WORK TO BE COMPLETED
Return a copy of each line in the listing that includes the word "elbow".

EXTRACTED DATA
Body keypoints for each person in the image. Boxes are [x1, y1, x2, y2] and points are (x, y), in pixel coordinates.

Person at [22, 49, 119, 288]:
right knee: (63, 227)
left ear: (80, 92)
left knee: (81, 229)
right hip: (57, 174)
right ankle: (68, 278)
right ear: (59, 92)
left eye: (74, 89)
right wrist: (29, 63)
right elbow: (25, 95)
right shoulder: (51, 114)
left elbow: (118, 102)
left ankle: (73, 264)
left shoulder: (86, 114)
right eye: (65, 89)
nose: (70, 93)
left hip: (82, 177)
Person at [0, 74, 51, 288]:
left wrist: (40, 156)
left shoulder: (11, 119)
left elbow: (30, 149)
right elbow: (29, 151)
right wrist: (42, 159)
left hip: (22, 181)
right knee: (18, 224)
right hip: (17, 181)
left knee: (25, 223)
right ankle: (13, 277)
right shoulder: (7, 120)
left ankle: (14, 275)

==

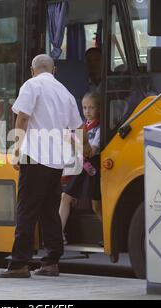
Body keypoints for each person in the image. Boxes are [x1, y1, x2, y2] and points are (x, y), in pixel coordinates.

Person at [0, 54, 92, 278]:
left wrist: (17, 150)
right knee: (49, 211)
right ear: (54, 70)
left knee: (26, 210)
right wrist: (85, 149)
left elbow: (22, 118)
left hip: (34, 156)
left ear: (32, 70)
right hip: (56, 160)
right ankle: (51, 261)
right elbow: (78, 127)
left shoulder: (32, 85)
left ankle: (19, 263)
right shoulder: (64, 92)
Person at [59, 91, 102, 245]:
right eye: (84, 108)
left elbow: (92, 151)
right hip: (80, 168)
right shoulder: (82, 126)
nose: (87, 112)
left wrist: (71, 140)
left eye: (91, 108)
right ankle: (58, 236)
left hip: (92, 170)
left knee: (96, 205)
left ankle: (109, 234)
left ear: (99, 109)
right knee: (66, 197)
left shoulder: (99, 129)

SOLUTION TO THIS TASK
right elbow: (25, 95)
left elbow: (118, 102)
left elbow: (30, 149)
right elbow: (29, 151)
left elbow: (22, 118)
right elbow: (78, 127)
left elbow: (92, 151)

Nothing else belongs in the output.